Lo cierto es que a ojos de un adulto a la exposición le falta un poco de movimiento. Son pocos los robots que podemos ver en funcionamiento e, incluso, demasiados los que ni siquiera nos muestran su actividad a través de una tablet situada a su lado, ingeniosa y eficaz solución expositiva que podría haberse extendido a todas las piezas.
No faltan en la exposición las inserciones de la robótica con la cultura, marca de la casa del Espacio Fundación Telefónica, a través de juguetes, libros, películas…pero en esta ocasión la representación cultural es más bien anecdótica y se imponen los robots. Seguramente, está bien así.

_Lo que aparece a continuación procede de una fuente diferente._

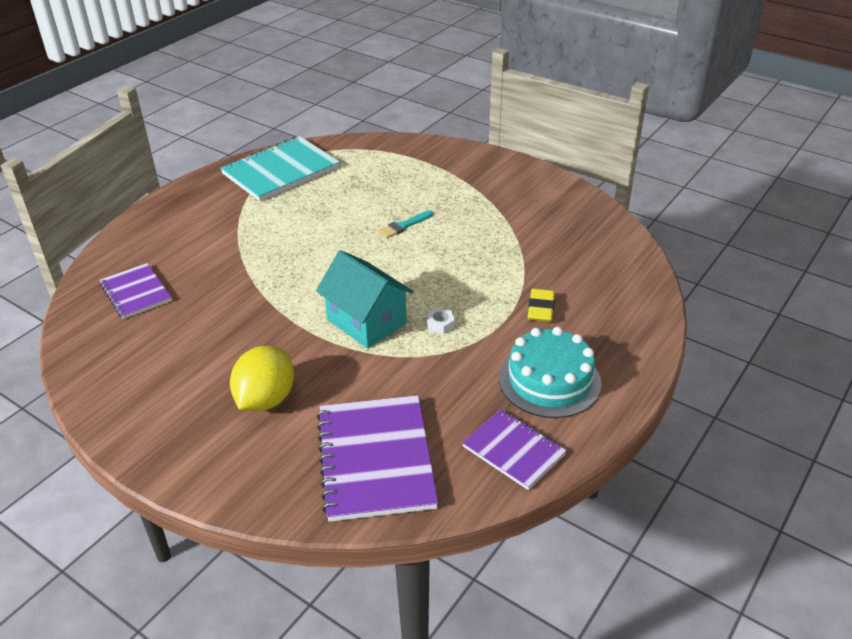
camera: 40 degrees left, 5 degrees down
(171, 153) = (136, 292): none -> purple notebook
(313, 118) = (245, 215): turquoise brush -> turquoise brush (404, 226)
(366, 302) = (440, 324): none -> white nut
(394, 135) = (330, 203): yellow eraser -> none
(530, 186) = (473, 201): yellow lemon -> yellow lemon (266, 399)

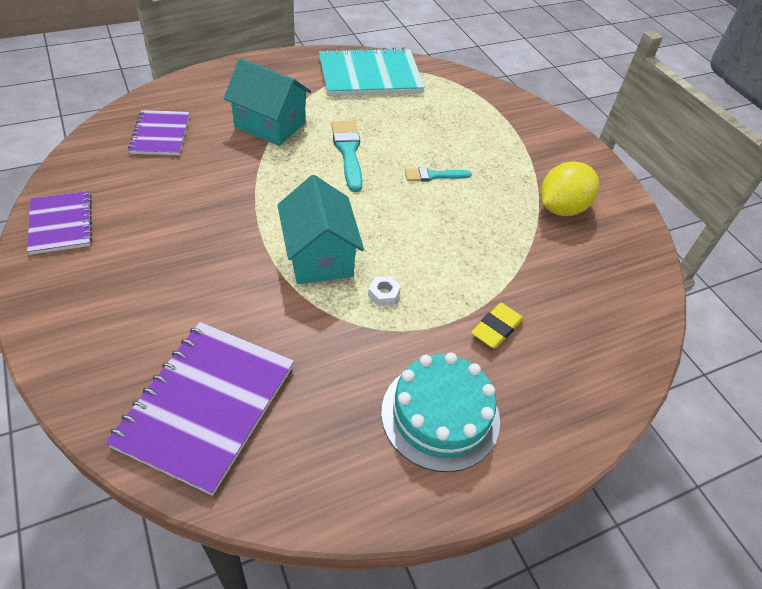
camera: 25 degrees right, 10 degrees up
(230, 244) = (270, 125): none -> turquoise house
(266, 399) = (169, 288): yellow lemon -> yellow lemon (561, 208)
(318, 237) = (348, 152): none -> turquoise brush
(513, 450) = (339, 475): purple notebook -> purple notebook (61, 224)

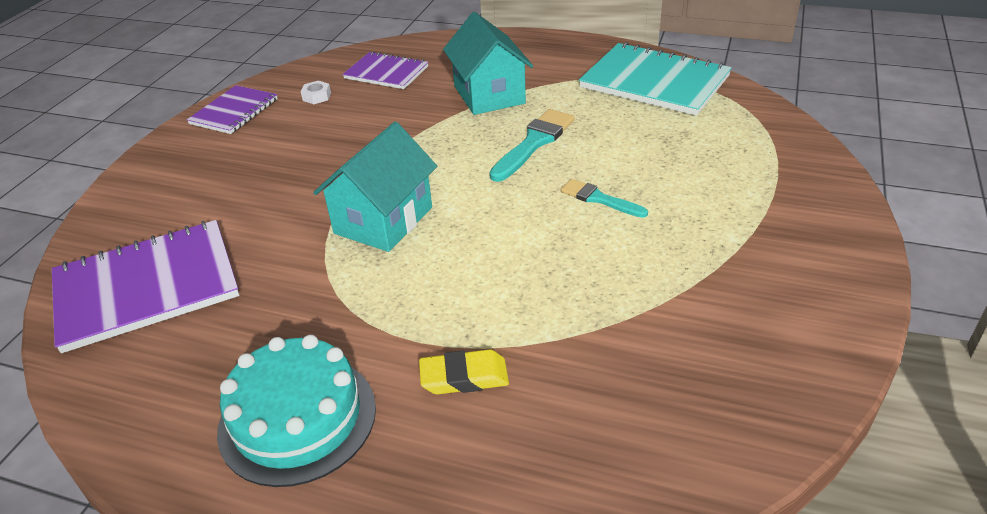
camera: 50 degrees right, 10 degrees down
(160, 134) = (386, 73): purple notebook -> purple notebook turned 75 degrees clockwise
(383, 294) = (395, 281): white nut -> white nut (317, 97)
(561, 208) = (724, 300): yellow lemon -> none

Si consigues arrancar a los niños de los brazos metálicos de sus amigos los robots, puedes subir una planta y ver con ellos Más allá de 2001: odiseas de la inteligencia, que utiliza la película de Kubrick como enganche para hablarnos de las inteligencias humana y artificial.

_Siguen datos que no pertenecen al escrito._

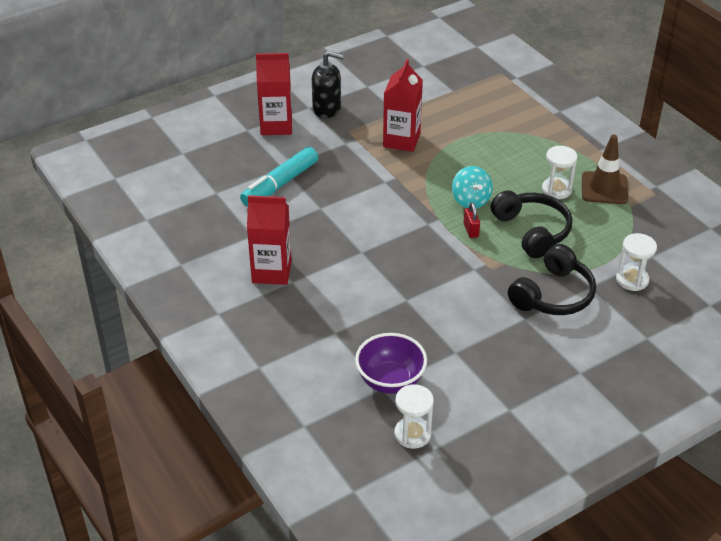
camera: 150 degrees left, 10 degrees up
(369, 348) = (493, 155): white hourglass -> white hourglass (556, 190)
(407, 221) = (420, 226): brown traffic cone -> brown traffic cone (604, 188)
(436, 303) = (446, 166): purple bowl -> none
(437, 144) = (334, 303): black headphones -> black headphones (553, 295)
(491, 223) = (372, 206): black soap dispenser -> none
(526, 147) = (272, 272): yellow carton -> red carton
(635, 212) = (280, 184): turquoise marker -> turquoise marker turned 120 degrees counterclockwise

El comienzo de la exposición es una gran proyección de la escena inicial de 2001, la de los monos con la mayor elipsis narrativa de la historia. A pesar de lo obviamente superados que están los efectos especiales, las imágenes atraparon a D., al que tuve que arrancar de delante de la pantalla tras la sexta vez de éxtasis ante el bucle, y horrorizaron por su violencia a J. 1968-2018, estás en forma Stanley.
La exposición de esta planta es más modesta que la anterior en cuanto a dimensiones y, sin embargo, cuenta con más pirotecnia para los niños: un interactivo en el que podemos grabarnos y aparecer en otra sala como hologramas y un robot capaz de dibujarnos (funciona a determinadas horas y es necesario apuntarse para ser su modelo). Uno duda de que el ordenador pueda aprender nada útil de los movimientos conscientemente absurdos que desplegamos J. D y yo, pero fue divertido.
A los ojos de un adulto resultan también interesantes piezas como el Ajedrecista (1912), de Leonardo Torres Quevedo, primera máquina analítica del mundo de carácter autónomo y funcional con tecnología electromecánica; el cuadro fruto del proyecto The Next Rembrandt (una obra nueva al estilo del pintor hecho por una inteligencia artificial), o la música compuesta por ordenadores que aprenden. Enhorabuena The Beatles, las canciones compuestas por máquinas que plagian vuestro estilo siguen haciendo bailar a los niños menores de diez años, como antes lo hicieron los temas copiados por humanos.
Se trata, en suma, de dos exposiciones vistosas que gustarán a mayores y pequeños, con una alta concentración de frikis de la tecnología encantadores entre la concurrencia y que ofrece a los padres una buena ocasión para aprender de los niños con algunas de las preguntas a las que la humanidad trata de encontrar respuesta.